The world of miniature custard tarts is a vast one. Practically every country has its own spin on the classic confection — whether it's Portugal's pastel de nata or South Africa's melktert — and Japan has created a twist on the tart that's here to stay. Hokkaido milk tarts, also commonly known as Hokkaido cheese tarts, are Japan's entry into the custard-tart arena. Lactose intolerants beware: These dairy-filled delights are similar to their cousins in size and appearance but stand out in a few noteworthy ways.

Hokkaido milk tarts always use milk from dairy cows bred and farmed on the northern island of Hokkaido. Their distinctive milk gives these tarts their signature taste, and it also lends its properties to the second element that makes these tarts unique: cheese. The tart's creamy filling is partially composed of a cheesy mousse made from a cream cheese blend containing milk from Hokkaido cows. These elements work together to create creaminess, tanginess, and a bit of saltiness that set Hokkaido milk tarts apart from other popular custard-tart varieties.
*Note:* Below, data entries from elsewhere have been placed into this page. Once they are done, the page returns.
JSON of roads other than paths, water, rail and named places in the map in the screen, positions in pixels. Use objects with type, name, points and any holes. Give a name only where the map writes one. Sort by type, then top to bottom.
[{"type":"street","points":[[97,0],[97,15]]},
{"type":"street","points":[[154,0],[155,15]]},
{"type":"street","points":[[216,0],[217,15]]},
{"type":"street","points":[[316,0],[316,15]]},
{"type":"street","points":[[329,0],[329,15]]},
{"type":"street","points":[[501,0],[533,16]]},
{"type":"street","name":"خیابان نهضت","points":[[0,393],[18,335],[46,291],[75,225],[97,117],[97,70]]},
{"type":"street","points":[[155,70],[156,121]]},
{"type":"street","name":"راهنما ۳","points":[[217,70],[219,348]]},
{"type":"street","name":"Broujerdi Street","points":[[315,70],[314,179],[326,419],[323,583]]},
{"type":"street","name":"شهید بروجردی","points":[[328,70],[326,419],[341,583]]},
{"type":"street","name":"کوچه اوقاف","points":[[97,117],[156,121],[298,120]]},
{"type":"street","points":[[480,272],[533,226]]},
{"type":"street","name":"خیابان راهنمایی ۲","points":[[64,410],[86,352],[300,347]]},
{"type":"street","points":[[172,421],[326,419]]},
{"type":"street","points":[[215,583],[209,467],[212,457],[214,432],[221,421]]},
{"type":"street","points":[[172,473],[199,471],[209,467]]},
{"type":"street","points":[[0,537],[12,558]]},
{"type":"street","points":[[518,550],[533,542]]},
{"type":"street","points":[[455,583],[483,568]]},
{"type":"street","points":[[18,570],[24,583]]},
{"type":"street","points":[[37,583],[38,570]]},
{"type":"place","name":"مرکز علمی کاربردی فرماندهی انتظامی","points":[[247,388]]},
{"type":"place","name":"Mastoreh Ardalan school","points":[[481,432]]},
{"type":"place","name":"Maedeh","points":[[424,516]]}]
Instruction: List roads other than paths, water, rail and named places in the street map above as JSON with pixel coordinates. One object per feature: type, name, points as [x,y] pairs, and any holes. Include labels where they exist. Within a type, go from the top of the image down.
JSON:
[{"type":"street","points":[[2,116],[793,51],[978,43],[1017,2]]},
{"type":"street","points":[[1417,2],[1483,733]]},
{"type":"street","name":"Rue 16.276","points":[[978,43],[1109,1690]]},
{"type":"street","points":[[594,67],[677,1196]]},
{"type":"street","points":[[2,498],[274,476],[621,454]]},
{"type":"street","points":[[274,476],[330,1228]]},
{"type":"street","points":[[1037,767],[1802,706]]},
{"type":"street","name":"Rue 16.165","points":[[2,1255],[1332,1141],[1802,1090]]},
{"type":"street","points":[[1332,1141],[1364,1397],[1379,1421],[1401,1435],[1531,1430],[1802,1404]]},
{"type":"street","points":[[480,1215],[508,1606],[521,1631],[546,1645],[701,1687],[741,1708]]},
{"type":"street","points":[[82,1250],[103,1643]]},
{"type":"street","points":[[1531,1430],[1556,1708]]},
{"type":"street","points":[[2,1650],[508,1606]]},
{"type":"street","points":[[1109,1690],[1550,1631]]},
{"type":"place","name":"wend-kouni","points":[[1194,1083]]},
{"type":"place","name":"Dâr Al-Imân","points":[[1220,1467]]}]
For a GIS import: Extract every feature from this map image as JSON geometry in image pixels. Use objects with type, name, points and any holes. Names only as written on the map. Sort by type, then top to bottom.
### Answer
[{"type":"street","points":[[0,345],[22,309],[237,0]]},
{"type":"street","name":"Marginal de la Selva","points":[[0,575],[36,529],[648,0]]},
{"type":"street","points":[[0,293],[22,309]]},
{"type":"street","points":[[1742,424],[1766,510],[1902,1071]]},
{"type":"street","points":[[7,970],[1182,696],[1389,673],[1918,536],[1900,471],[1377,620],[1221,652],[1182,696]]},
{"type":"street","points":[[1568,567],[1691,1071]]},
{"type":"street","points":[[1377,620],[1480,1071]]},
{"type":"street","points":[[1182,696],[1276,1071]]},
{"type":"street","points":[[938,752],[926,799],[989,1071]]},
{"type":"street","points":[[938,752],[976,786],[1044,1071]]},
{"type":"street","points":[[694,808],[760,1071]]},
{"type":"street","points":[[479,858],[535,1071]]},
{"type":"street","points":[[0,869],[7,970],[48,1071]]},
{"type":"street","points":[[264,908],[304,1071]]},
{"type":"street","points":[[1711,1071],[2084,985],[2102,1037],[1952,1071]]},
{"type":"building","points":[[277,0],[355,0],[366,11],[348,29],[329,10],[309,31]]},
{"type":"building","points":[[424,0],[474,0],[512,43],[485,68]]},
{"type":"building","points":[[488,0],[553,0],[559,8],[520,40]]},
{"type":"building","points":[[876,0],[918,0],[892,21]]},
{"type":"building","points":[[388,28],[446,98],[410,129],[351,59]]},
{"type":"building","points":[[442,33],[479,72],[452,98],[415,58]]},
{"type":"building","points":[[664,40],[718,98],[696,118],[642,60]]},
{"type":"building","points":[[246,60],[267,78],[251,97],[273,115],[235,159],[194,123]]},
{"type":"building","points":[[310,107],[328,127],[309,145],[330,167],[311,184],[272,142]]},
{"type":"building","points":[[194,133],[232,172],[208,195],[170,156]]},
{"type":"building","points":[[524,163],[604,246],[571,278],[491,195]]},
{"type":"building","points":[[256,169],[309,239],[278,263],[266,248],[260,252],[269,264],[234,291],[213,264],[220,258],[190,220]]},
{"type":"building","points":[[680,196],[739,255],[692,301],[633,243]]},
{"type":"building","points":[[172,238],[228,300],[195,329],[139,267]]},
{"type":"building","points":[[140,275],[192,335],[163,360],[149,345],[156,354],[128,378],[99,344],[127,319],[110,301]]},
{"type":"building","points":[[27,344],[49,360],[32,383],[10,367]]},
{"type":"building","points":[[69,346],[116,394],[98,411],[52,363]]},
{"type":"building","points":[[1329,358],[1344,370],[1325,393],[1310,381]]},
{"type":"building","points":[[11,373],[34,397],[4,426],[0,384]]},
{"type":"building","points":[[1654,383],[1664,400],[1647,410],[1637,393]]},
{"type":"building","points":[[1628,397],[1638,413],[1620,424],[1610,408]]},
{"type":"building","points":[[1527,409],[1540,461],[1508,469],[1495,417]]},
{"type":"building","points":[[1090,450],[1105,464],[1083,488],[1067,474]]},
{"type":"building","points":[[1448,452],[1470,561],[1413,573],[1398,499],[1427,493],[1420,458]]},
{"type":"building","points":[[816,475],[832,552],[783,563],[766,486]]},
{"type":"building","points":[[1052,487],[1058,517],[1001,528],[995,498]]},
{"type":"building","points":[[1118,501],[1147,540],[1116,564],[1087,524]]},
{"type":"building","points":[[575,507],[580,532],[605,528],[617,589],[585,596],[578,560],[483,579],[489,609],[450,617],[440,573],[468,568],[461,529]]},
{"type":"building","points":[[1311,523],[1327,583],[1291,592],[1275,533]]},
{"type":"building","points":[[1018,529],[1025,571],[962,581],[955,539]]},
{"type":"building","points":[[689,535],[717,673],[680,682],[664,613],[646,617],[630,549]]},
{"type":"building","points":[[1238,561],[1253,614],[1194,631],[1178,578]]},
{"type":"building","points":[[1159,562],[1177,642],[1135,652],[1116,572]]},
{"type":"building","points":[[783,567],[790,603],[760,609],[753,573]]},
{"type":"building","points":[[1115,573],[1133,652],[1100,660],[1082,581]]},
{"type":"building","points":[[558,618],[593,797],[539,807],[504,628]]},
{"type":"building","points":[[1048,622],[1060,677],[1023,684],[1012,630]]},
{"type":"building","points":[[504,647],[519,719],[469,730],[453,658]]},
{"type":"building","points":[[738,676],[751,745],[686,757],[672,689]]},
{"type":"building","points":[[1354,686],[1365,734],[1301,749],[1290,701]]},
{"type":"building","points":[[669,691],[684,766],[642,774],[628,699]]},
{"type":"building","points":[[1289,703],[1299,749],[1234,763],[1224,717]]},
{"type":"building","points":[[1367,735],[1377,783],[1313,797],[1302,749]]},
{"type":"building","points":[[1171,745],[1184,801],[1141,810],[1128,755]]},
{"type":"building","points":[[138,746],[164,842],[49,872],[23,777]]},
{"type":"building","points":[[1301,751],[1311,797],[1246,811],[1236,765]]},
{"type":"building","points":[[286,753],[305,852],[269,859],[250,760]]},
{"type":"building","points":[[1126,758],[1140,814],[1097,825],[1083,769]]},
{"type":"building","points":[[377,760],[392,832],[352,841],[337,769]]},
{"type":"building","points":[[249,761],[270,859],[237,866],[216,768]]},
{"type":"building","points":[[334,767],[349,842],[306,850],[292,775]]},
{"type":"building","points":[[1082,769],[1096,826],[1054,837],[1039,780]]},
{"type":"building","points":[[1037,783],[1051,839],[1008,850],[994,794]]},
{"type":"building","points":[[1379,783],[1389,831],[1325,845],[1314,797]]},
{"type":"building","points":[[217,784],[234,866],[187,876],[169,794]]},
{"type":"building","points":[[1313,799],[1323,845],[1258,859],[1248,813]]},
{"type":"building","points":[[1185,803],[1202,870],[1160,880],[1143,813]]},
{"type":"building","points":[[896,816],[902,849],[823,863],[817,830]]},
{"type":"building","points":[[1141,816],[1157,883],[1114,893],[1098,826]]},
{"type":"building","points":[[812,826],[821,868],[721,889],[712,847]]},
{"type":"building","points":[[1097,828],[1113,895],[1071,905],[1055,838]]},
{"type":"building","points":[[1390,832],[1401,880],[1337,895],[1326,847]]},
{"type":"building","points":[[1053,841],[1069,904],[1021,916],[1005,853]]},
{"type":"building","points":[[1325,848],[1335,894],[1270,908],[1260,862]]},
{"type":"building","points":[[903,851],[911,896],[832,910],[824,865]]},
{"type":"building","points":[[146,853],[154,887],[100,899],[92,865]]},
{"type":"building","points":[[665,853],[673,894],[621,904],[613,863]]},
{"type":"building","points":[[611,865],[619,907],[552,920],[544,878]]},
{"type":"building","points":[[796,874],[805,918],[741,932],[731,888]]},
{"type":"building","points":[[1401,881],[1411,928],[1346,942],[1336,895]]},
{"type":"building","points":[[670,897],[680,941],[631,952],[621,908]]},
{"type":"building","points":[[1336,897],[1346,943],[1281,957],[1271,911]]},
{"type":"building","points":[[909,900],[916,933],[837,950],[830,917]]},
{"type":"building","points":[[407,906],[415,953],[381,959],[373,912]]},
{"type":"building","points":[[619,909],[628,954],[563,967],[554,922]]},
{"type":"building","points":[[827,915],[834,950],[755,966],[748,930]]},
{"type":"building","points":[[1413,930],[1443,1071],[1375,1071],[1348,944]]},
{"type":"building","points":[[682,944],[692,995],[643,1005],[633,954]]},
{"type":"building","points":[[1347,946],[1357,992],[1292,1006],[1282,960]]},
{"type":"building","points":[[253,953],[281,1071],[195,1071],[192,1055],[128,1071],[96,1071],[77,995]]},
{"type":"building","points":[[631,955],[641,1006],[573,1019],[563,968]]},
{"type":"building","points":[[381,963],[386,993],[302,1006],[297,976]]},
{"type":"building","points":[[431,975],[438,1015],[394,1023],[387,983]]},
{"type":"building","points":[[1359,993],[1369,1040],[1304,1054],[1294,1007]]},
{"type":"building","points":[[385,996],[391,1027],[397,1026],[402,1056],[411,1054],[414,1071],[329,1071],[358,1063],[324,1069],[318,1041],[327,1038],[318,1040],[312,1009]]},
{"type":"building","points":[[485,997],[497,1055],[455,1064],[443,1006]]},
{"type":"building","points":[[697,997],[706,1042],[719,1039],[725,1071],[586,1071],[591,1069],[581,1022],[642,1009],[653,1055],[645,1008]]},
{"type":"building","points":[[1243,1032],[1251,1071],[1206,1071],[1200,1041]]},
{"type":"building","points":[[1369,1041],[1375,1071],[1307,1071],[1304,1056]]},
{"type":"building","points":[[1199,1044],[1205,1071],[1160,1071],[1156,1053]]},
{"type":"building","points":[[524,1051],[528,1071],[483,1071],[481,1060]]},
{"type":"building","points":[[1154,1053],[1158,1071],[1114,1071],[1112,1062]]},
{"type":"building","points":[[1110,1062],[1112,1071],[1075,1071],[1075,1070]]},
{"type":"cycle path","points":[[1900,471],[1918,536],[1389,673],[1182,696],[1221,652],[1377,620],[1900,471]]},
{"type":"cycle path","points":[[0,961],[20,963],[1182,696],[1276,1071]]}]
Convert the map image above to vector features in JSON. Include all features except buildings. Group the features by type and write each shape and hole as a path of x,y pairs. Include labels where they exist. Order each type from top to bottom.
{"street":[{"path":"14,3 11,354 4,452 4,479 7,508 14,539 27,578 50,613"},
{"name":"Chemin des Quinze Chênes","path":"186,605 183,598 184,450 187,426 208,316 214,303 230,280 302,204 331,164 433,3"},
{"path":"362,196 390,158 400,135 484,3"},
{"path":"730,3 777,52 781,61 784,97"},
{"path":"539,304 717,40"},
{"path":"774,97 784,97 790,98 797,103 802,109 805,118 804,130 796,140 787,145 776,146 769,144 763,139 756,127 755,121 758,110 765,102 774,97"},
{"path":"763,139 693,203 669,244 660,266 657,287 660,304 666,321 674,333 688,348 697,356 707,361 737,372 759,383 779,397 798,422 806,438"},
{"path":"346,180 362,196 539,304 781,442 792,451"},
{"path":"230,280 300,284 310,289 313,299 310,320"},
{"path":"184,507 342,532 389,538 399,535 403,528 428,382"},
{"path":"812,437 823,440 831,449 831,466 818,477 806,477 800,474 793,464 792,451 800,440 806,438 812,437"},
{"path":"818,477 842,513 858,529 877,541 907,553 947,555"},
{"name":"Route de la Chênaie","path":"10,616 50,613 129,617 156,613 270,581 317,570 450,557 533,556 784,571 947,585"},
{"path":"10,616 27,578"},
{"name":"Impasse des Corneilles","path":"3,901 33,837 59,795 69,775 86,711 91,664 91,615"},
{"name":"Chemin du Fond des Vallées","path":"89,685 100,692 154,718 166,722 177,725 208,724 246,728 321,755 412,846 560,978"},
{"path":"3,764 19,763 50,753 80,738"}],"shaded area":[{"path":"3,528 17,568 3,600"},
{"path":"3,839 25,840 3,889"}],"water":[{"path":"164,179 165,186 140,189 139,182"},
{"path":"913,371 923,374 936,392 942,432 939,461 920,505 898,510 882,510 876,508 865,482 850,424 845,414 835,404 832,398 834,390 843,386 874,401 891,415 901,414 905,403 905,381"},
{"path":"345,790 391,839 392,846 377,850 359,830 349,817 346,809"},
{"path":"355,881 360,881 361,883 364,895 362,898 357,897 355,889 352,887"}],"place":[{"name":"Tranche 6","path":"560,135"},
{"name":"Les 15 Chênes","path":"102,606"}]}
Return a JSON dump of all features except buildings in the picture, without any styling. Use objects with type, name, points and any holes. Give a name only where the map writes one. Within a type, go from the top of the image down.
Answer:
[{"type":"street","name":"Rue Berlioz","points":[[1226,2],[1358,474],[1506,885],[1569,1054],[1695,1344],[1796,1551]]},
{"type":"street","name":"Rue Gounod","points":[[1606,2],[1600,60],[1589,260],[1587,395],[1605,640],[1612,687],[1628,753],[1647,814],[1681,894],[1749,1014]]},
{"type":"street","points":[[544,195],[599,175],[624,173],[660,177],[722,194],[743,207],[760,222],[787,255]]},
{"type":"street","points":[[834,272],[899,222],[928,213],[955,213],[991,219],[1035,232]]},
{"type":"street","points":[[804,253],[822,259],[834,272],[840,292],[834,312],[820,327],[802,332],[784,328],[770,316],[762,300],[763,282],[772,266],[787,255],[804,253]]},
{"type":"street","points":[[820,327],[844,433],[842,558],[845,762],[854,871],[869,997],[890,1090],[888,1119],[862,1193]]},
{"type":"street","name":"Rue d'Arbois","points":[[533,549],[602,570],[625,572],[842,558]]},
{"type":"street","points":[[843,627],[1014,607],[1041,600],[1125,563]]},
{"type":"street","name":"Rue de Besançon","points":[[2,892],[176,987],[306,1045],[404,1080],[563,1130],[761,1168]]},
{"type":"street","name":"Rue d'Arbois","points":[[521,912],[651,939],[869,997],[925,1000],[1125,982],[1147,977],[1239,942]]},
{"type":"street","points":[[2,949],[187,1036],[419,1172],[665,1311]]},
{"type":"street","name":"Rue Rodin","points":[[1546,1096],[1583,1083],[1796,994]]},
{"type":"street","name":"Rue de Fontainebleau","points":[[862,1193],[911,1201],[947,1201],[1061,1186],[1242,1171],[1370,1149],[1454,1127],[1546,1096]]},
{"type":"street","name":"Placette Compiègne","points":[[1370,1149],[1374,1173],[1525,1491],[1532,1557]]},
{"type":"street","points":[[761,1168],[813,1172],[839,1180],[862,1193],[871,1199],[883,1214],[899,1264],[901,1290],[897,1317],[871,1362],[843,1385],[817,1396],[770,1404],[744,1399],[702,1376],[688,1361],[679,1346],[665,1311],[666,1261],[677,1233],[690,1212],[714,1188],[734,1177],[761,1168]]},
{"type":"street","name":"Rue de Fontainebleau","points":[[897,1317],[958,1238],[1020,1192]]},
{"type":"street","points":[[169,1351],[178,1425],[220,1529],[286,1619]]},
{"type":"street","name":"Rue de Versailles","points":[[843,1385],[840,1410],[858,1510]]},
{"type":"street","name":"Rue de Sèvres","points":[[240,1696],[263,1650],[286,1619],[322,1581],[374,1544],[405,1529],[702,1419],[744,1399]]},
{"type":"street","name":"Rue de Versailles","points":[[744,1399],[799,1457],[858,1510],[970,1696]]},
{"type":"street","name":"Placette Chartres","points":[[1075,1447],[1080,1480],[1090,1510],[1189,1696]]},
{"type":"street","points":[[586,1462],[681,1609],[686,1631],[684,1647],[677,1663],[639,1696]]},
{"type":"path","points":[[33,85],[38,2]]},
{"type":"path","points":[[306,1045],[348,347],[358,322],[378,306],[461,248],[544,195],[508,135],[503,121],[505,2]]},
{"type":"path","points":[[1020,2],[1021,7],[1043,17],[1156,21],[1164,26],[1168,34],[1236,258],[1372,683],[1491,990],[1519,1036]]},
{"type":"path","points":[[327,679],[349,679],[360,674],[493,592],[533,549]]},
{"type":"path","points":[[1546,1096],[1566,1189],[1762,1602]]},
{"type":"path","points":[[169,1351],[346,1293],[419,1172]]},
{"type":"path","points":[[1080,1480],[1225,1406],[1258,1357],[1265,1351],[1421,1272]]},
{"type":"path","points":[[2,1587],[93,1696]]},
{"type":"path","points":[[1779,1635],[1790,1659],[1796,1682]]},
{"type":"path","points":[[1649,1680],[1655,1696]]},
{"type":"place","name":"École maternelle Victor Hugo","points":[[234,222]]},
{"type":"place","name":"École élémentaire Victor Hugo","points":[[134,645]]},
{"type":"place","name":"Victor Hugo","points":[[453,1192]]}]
What makes Hokkaido milk special?

To properly understand Hokkaido milk tarts, you must also understand what Hokkaido milk is and what sets it apart from your average carton. Hokkaido, Japan's northernmost island, has vast tracts of fertile, pristine grassland where its cows freely graze, and the country's dairy industry, rather than using a more industrial farming approach, takes full advantage of these areas. If you're at all familiar with top-class wagyu beef, you know that farmhands tend their cows with extra care and attention to ensure they produce a premium product. Likewise, the result from Hokkaido's free-roaming dairy cows is velvety, rich milk with a natural sweetness that has earned worldwide praise for its taste.

Hokkaido now produces about 50% of the milk consumed in Japan, as the product has grown in popularity over the years. With that popularity comes an increased demand for other dairy products made from Hokkaido milk, including ice cream, cheese, butter, and more. You can even find Hokkaido milk specialty shops in America, as well as menus boasting their use of the product by including "Hokkaido milk" in the name.

Where to buy Hokkaido milk tarts

Even if you're not located in Japan, several brands, like Hokkaido Baked Cheese Tart, can send you these delicate delights pre-cooked or frozen so you can enjoy them how you like. Popular conveyor-belt sushi chain Kura also includes Hokkaido milk tarts on its menu, for those fortunate enough to live near one.

If you happen to visit or live in Japan and want to try Hokkaido milk tarts, you're in the right place. Since the craze kicked off in the early 2000s, several branches across the country have popped up to serve the masses, such as Bake, Pablo, and Cheese Craft Works. Most brands specializing in milk tarts also have stores in Tokyo, so the majority of tourists who visit the country need only look up which one is nearest them in Japan's capital city. Of course, if you're on a real milk-tart pilgrimage, no place is a safer bet than the city of Sapporo in Hokkaido itself. There, you'll likely find many locally made tarts that use only the freshest Hokkaido milk.